Data lines ▸
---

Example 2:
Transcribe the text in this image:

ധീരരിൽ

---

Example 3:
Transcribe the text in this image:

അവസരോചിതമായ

Prompt ▸
Render every line of the listing above as a JSON list of strings, one string per line, with blank lines omitted.

Response to the task ▸
[
  "---",
  "Example 2:",
  "Transcribe the text in this image:",
  "ധീരരിൽ",
  "---",
  "Example 3:",
  "Transcribe the text in this image:",
  "അവസരോചിതമായ"
]